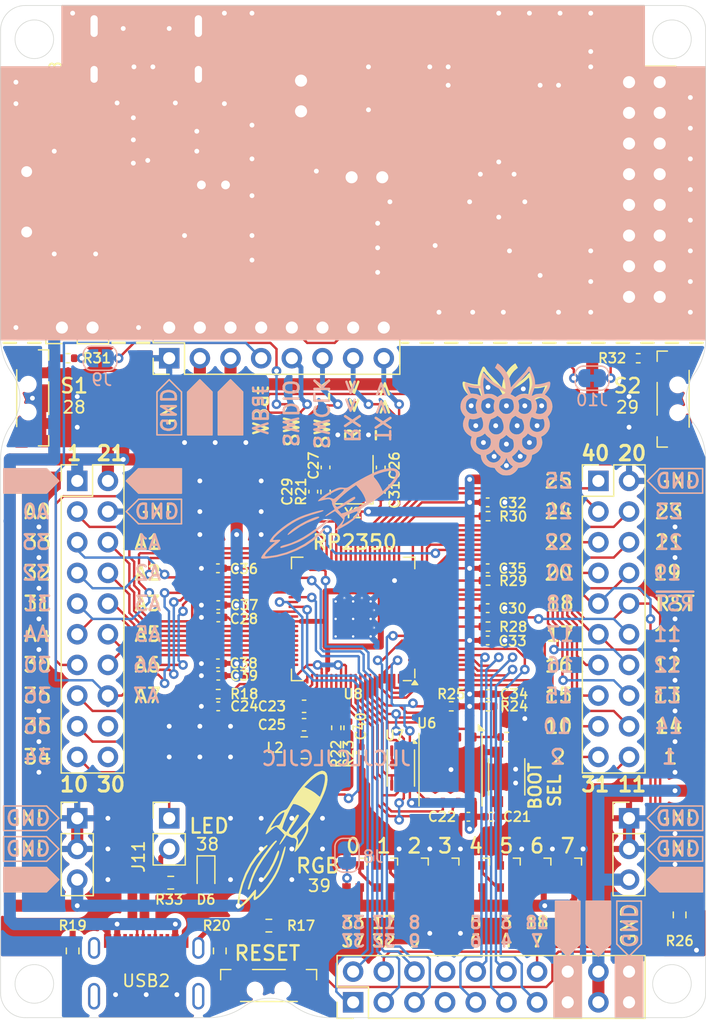
<source format=kicad_pcb>
(kicad_pcb
	(version 20240108)
	(generator "pcbnew")
	(generator_version "8.0")
	(general
		(thickness 1.6)
		(legacy_teardrops no)
	)
	(paper "A4")
	(layers
		(0 "F.Cu" signal)
		(31 "B.Cu" signal)
		(32 "B.Adhes" user "B.Adhesive")
		(33 "F.Adhes" user "F.Adhesive")
		(34 "B.Paste" user)
		(35 "F.Paste" user)
		(36 "B.SilkS" user "B.Silkscreen")
		(37 "F.SilkS" user "F.Silkscreen")
		(38 "B.Mask" user)
		(39 "F.Mask" user)
		(40 "Dwgs.User" user "User.Drawings")
		(41 "Cmts.User" user "User.Comments")
		(42 "Eco1.User" user "User.Eco1")
		(43 "Eco2.User" user "User.Eco2")
		(44 "Edge.Cuts" user)
		(45 "Margin" user)
		(46 "B.CrtYd" user "B.Courtyard")
		(47 "F.CrtYd" user "F.Courtyard")
		(48 "B.Fab" user)
		(49 "F.Fab" user)
	)
	(setup
		(stackup
			(layer "F.SilkS"
				(type "Top Silk Screen")
				(color "White")
			)
			(layer "F.Paste"
				(type "Top Solder Paste")
			)
			(layer "F.Mask"
				(type "Top Solder Mask")
				(color "Black")
				(thickness 0.01)
			)
			(layer "F.Cu"
				(type "copper")
				(thickness 0.035)
			)
			(layer "dielectric 1"
				(type "core")
				(thickness 1.51)
				(material "FR4")
				(epsilon_r 4.5)
				(loss_tangent 0.02)
			)
			(layer "B.Cu"
				(type "copper")
				(thickness 0.035)
			)
			(layer "B.Mask"
				(type "Bottom Solder Mask")
				(color "Black")
				(thickness 0.01)
			)
			(layer "B.Paste"
				(type "Bottom Solder Paste")
			)
			(layer "B.SilkS"
				(type "Bottom Silk Screen")
				(color "White")
			)
			(copper_finish "None")
			(dielectric_constraints no)
		)
		(pad_to_mask_clearance 0)
		(allow_soldermask_bridges_in_footprints no)
		(aux_axis_origin 110.49 151.13)
		(grid_origin 110.49 151.13)
		(pcbplotparams
			(layerselection 0x0001cfc_ffffffff)
			(plot_on_all_layers_selection 0x0000000_00000000)
			(disableapertmacros no)
			(usegerberextensions no)
			(usegerberattributes no)
			(usegerberadvancedattributes no)
			(creategerberjobfile no)
			(dashed_line_dash_ratio 12.000000)
			(dashed_line_gap_ratio 3.000000)
			(svgprecision 6)
			(plotframeref no)
			(viasonmask no)
			(mode 1)
			(useauxorigin no)
			(hpglpennumber 1)
			(hpglpenspeed 20)
			(hpglpendiameter 15.000000)
			(pdf_front_fp_property_popups yes)
			(pdf_back_fp_property_popups yes)
			(dxfpolygonmode yes)
			(dxfimperialunits yes)
			(dxfusepcbnewfont yes)
			(psnegative no)
			(psa4output no)
			(plotreference yes)
			(plotvalue yes)
			(plotfptext yes)
			(plotinvisibletext no)
			(sketchpadsonfab no)
			(subtractmaskfromsilk yes)
			(outputformat 1)
			(mirror no)
			(drillshape 0)
			(scaleselection 1)
			(outputdirectory "gerber/")
		)
	)
	(net 0 "")
	(net 1 "+5V")
	(net 2 "GND")
	(net 3 "GND_DBG")
	(net 4 "+3V3")
	(net 5 "Net-(J3-Pin_2)")
	(net 6 "Net-(U2-Vout)")
	(net 7 "Net-(U5-XIN)")
	(net 8 "Net-(C8-Pad2)")
	(net 9 "Net-(U5-VREG_VOUT)")
	(net 10 "Net-(U8-VREG_AVDD)")
	(net 11 "Net-(U8-XIN)")
	(net 12 "Net-(C27-Pad2)")
	(net 13 "+1V1")
	(net 14 "Net-(D1-K)")
	(net 15 "Net-(D2-A)")
	(net 16 "Net-(D3-A)")
	(net 17 "Net-(D4-A)")
	(net 18 "Net-(D5-A)")
	(net 19 "/Target/SWDIO")
	(net 20 "/DebugProbe/SWDIO_DBG")
	(net 21 "/Target/SWCLK")
	(net 22 "/DebugProbe/SWCLK_DBG")
	(net 23 "/Target/UART_RX_TRGT")
	(net 24 "/DebugProbe/UART_TX_DBG")
	(net 25 "/Target/UART_TX_TRGT")
	(net 26 "/DebugProbe/UART_RX_DBG")
	(net 27 "/DebugProbe/G16_DBG")
	(net 28 "/DebugProbe/G17_DBG")
	(net 29 "/DebugProbe/G18_DBG")
	(net 30 "/DebugProbe/G19_DBG")
	(net 31 "/DebugProbe/G20_DBG")
	(net 32 "/DebugProbe/G21_DBG")
	(net 33 "/DebugProbe/G22_DBG")
	(net 34 "/DebugProbe/G23_DBG")
	(net 35 "/DebugProbe/G24_DBG")
	(net 36 "/DebugProbe/G25_DBG")
	(net 37 "/DebugProbe/G26_DBG")
	(net 38 "/DebugProbe/G27_DBG")
	(net 39 "/DebugProbe/G28_DBG")
	(net 40 "/DebugProbe/G29_DBG")
	(net 41 "/Target/ADC7")
	(net 42 "Net-(U1-VBAT)")
	(net 43 "Net-(J5-Pad1)")
	(net 44 "Net-(U4-~{CS})")
	(net 45 "Net-(J6-Pin_1)")
	(net 46 "Net-(J6-Pin_2)")
	(net 47 "/Target/~{RESET}")
	(net 48 "/Target/GPIO15")
	(net 49 "/Target/ADC1")
	(net 50 "/Target/ADC5")
	(net 51 "/Target/GPIO19")
	(net 52 "/Target/UART0_RX")
	(net 53 "/Target/GPIO16")
	(net 54 "/Target/GPIO17")
	(net 55 "/Target/GPIO31")
	(net 56 "/Target/I2C1_SCL")
	(net 57 "/Target/GPIO1")
	(net 58 "/Target/GPIO36")
	(net 59 "/Target/ADC0")
	(net 60 "/Target/ADC6")
	(net 61 "/PowerSupply/VBUS_TRGT")
	(net 62 "Net-(U9-DIN)")
	(net 63 "/Target/I2C1_SDA")
	(net 64 "/Target/ADC2")
	(net 65 "/Target/ADC3")
	(net 66 "/Target/UART0_TX")
	(net 67 "/Target/ADC4")
	(net 68 "/Target/SPI1_SCK")
	(net 69 "Net-(J9-Pad2)")
	(net 70 "/Target/GPIO18")
	(net 71 "/Target/GPIO37")
	(net 72 "Net-(J10-Pad2)")
	(net 73 "/Target/GPIO7")
	(net 74 "/PowerSupply/VBat")
	(net 75 "Net-(J11-Pad2)")
	(net 76 "/Target/PWM4B")
	(net 77 "/Target/SPI1_TX")
	(net 78 "/Target/SPI0_SCK")
	(net 79 "/Target/I2C0_SCL")
	(net 80 "/Target/GPIO14")
	(net 81 "/Target/I2C0_SDA")
	(net 82 "/Target/GPIO2")
	(net 83 "/Target/SPI1_RX")
	(net 84 "/Target/PWM3A")
	(net 85 "/Target/GPIO21")
	(net 86 "/Target/PWM4A")
	(net 87 "/Target/SPI1_CS")
	(net 88 "/Target/SPI0_CS")
	(net 89 "/Target/SPI0_RX")
	(net 90 "/Target/SPI0_TX")
	(net 91 "/Target/PWM2A")
	(net 92 "/Target/PWM3B")
	(net 93 "/Target/GPIO10")
	(net 94 "Net-(U2-Lx)")
	(net 95 "Net-(U1-STAT)")
	(net 96 "Net-(U1-PROG)")
	(net 97 "Net-(R6-Pad1)")
	(net 98 "Net-(USB1-CC1)")
	(net 99 "Net-(USB1-CC2)")
	(net 100 "Net-(R17-Pad1)")
	(net 101 "Net-(U5-USB_DM)")
	(net 102 "Net-(R10-Pad2)")
	(net 103 "Net-(U5-USB_DP)")
	(net 104 "Net-(U5-XOUT)")
	(net 105 "Net-(U5-GPIO2)")
	(net 106 "Net-(U5-GPIO3)")
	(net 107 "Net-(U5-GPIO4)")
	(net 108 "Net-(USB2-CC1)")
	(net 109 "Net-(USB2-CC2)")
	(net 110 "Net-(U8-XOUT)")
	(net 111 "Net-(R22-Pad2)")
	(net 112 "Net-(U8-USB_DM)")
	(net 113 "Net-(R23-Pad2)")
	(net 114 "Net-(U8-USB_DP)")
	(net 115 "/Target/BOOT")
	(net 116 "/Target/~{RAM_CS}")
	(net 117 "Net-(SW3-A)")
	(net 118 "unconnected-(U3-NC-Pad4)")
	(net 119 "Net-(U4-~{WP}(IO2))")
	(net 120 "+5V_DBG")
	(net 121 "+3V3_DBG")
	(net 122 "Net-(R11-Pad2)")
	(net 123 "Net-(U4-CLK)")
	(net 124 "Net-(U4-~{HOLD}(IO3))")
	(net 125 "Net-(U4-DI(IO0))")
	(net 126 "Net-(U4-DO(IO1))")
	(net 127 "unconnected-(U5-GPIO5-Pad7)")
	(net 128 "unconnected-(U5-GPIO15-Pad18)")
	(net 129 "unconnected-(U5-GPIO13-Pad16)")
	(net 130 "unconnected-(U5-GPIO12-Pad15)")
	(net 131 "unconnected-(U5-GPIO11-Pad14)")
	(net 132 "unconnected-(U5-GPIO10-Pad13)")
	(net 133 "unconnected-(U5-GPIO14-Pad17)")
	(net 134 "unconnected-(U5-SWD-Pad25)")
	(net 135 "/DebugProbe/VBUS_DBG")
	(net 136 "unconnected-(U5-SWCLK-Pad24)")
	(net 137 "/Target/SCLK")
	(net 138 "/Target/SD1")
	(net 139 "/Target/SD3")
	(net 140 "/Target/SD2")
	(net 141 "/Target/SD0")
	(net 142 "Net-(U8-GPIO39)")
	(net 143 "Net-(U10-DIN)")
	(net 144 "Net-(U10-DOUT)")
	(net 145 "Net-(U11-DOUT)")
	(net 146 "Net-(U12-DOUT)")
	(net 147 "Net-(U13-DOUT)")
	(net 148 "Net-(U14-DOUT)")
	(net 149 "Net-(U15-DOUT)")
	(net 150 "unconnected-(U16-DOUT-Pad1)")
	(net 151 "Net-(D6-A)")
	(net 152 "unconnected-(J12-Pin_20-Pad20)")
	(net 153 "Net-(U8-GPIO38)")
	(net 154 "Net-(U8-VREG_LX)")
	(net 155 "Net-(U8-GPIO10)")
	(net 156 "Net-(U8-GPIO15)")
	(net 157 "Net-(U8-GPIO23)")
	(net 158 "Net-(U8-GPIO28)")
	(net 159 "Net-(S1-B)")
	(net 160 "Net-(U8-GPIO29)")
	(net 161 "Net-(S2-A)")
	(net 162 "unconnected-(USB1-SBU1-Pad9)")
	(net 163 "unconnected-(USB1-SBU2-Pad3)")
	(net 164 "unconnected-(USB2-SBU2-Pad3)")
	(net 165 "unconnected-(USB2-SBU1-Pad9)")
	(net 166 "unconnected-(J12-Pin_18-Pad18)")
	(net 167 "unconnected-(J14-Pin_7-Pad7)")
	(net 168 "unconnected-(J14-Pin_8-Pad8)")
	(footprint "Capacitor_SMD:C_0402_1005Metric" (layer "F.Cu") (at 149.249 134.493 180))
	(footprint "Capacitor_SMD:C_0805_2012Metric" (layer "F.Cu") (at 118.364 78.486 90))
	(footprint "Capacitor_SMD:C_0805_2012Metric" (layer "F.Cu") (at 124.714 83.0095 90))
	(footprint "Capacitor_SMD:C_0805_2012Metric" (layer "F.Cu") (at 118.364 89.8375 90))
	(footprint "Capacitor_SMD:C_0805_2012Metric" (layer "F.Cu") (at 124.714 89.8375 90))
	(footprint "Capacitor_SMD:C_0603_1608Metric" (layer "F.Cu") (at 145.415 90.4495 90))
	(footprint "Capacitor_SMD:C_0603_1608Metric" (layer "F.Cu") (at 151.384 90.4495 90))
	(footprint "Capacitor_SMD:C_0603_1608Metric" (layer "F.Cu") (at 157.48 90.4495 -90))
	(footprint "Capacitor_SMD:C_0603_1608Metric" (layer "F.Cu") (at 145.288 73.1775 90))
	(footprint "Capacitor_SMD:C_0603_1608Metric" (layer "F.Cu") (at 154.432 73.1775 90))
	(footprint "Capacitor_SMD:C_0603_1608Metric" (layer "F.Cu") (at 155.956 73.1775 90))
	(footprint "Capacitor_SMD:C_0603_1608Metric" (layer "F.Cu") (at 135.8645 80.264 180))
	(footprint "Capacitor_SMD:C_0603_1608Metric" (layer "F.Cu") (at 154.432 90.4495 -90))
	(footprint "Capacitor_SMD:C_0603_1608Metric" (layer "F.Cu") (at 157.48 73.1775 90))
	(footprint "LED_SMD:LED_0603_1608Metric" (layer "F.Cu") (at 127.9905 77.724 180))
	(footprint "LED_SMD:LED_0603_1608Metric" (layer "F.Cu") (at 135.8645 90.424))
	(footprint "LED_SMD:LED_0603_1608Metric" (layer "F.Cu") (at 135.8645 84.328))
	(footprint "LED_SMD:LED_0603_1608Metric" (layer "F.Cu") (at 135.8645 86.36))
	(footprint "LED_SMD:LED_0603_1608Metric" (layer "F.Cu") (at 135.8645 88.392))
	(footprint "Connector_PinHeader_2.54mm:PinHeader_2x10_P2.54mm_Vertical" (layer "F.Cu") (at 116.84 106.68))
	(footprint "Connector_PinHeader_2.54mm:PinHeader_1x03_P2.54mm_Vertical" (layer "F.Cu") (at 116.84 134.62))
	(footprint "Connector_PinHeader_2.54mm:PinHeader_2x10_P2.54mm_Vertical" (layer "F.Cu") (at 139.7 149.86 90))
	(footprint "Connector_PinHeader_2.54mm:PinHeader_2x10_P2.54mm_Vertical" (layer "F.Cu") (at 160.02 106.68))
	(footprint "Connector_PinHeader_2.54mm:PinHeader_1x03_P2.54mm_Vertical" (layer "F.Cu") (at 162.56 134.62))
	(footprint "Jumper:SolderJumper-2_P1.3mm_Open_RoundedPad1.0x1.5mm" (layer "F.Cu") (at 124.841 78.471 -90))
	(footprint "Connector_PinHeader_2.54mm:PinHeader_1x02_P2.54mm_Vertical" (layer "F.Cu") (at 135.382 73.533))
	(footprint "Connector_PinHeader_2.54mm:PinHeader_2x08_P2.54mm_Vertical" (layer "F.Cu") (at 165.1 91.44 180))
	(footprint "rp2350b-launchpad-PCB:AOTA-B201610S3R3-101-T" (layer "F.Cu") (at 121.48 86.106 180))
	(footprint "Resistor_SMD:R_0402_1005Metric"
		(layer "F.Cu")
		(uuid "00000000-0000-0000-0000-0000622e6244")
		(at 152.426 127.889)
		(descr "Resistor SMD 0402 (1005 Metric), square (rectangular) end terminal, IPC_7351 nominal, (Body size source: IPC-SM-782 page 72, https://www.pcb-3d.com/wordpress/wp-content/uploads/ipc-sm-782a_amendment_1_and_2.pdf), generated with kicad-footprint-generator")
		(tags "resistor")
		(property "Reference" "R27"
			(at 2.157 0 0)
			(layer "F.SilkS")
			(hide yes)
			(uuid "5adc4c76-a694-46ad-9d3a-dc91fdc3f564")
			(effects
				(font
					(size 0.8 0.8)
					(thickness 0.15)
				)
			)
		)
		(property "Value" "1k"
			(at 0 1.17 0)
			(layer "F.Fab")
			(hide yes)
			(uuid "0307e27d-73f3-444e-8241-2a59edd1df87")
			(effects
				(font
					(size 1 1)
					(thickness 0.15)
				)
			)
		)
		(property "Footprint" "Resistor_SMD:R_0402_1005Metric"
			(at 0 0 0)
			(unlocked yes)
			(layer "F.Fab")
			(hide yes)
			(uuid "a4e50b6b-8631-4f11-94d5-3c2211ce35b3")
			(effects
				(font
					(size
... [1393318 chars truncated]
</source>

## WHAT YOU ARE ASKED TO DO
Whichever lines of the data include the word "Adhes", pull them out.

## EXERCISE RESPONSE
		(32 "B.Adhes" user "B.Adhesive")
		(33 "F.Adhes" user "F.Adhesive")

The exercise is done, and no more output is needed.